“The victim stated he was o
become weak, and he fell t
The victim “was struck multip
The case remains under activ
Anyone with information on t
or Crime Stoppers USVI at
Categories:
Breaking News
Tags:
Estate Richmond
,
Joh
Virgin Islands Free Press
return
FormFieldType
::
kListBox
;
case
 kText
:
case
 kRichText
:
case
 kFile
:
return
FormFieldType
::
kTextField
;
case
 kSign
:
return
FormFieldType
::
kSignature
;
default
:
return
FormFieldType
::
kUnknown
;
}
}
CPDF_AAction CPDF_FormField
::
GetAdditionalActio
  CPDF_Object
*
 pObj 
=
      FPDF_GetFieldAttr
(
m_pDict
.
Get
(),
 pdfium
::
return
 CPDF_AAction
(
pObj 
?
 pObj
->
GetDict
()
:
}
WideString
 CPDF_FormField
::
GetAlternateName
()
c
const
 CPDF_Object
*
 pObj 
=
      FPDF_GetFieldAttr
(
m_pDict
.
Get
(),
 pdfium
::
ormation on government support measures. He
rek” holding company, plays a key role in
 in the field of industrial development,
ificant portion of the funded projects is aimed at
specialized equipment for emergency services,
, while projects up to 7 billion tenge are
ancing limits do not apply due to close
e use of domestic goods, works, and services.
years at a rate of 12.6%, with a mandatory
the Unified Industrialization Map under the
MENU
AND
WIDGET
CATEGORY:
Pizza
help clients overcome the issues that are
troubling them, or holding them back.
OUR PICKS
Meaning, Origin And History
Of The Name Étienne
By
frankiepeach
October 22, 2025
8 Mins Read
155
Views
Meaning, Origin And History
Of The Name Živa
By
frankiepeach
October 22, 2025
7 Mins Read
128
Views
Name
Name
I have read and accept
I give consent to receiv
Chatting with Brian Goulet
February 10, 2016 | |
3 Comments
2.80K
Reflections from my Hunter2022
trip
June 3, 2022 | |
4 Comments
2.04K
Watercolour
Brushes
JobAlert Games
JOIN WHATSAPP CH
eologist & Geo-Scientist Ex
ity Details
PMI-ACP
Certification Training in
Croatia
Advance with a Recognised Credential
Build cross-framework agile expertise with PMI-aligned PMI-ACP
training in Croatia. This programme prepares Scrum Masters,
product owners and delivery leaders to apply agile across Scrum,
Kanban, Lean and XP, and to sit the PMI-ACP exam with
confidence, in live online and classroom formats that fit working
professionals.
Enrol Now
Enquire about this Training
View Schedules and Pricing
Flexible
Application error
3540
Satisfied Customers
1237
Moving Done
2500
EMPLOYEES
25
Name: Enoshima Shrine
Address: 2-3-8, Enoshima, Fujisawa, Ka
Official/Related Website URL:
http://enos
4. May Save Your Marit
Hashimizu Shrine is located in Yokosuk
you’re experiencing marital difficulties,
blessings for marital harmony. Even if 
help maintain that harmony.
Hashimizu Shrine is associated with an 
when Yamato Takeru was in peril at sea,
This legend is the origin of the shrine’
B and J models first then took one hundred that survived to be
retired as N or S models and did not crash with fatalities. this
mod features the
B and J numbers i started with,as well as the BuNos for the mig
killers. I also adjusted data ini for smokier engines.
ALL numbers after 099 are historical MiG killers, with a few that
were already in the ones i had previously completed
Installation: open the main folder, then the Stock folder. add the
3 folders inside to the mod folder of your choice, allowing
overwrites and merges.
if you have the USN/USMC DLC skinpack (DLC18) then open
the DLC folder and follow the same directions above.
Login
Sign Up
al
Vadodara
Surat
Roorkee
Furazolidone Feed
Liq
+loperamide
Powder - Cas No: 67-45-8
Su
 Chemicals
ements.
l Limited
_ _ _ _
THE TASK:
Count the lines of the material above that contain the string "numbers", matching case exactly. Give only the number.

EXERCISE RESULT:
2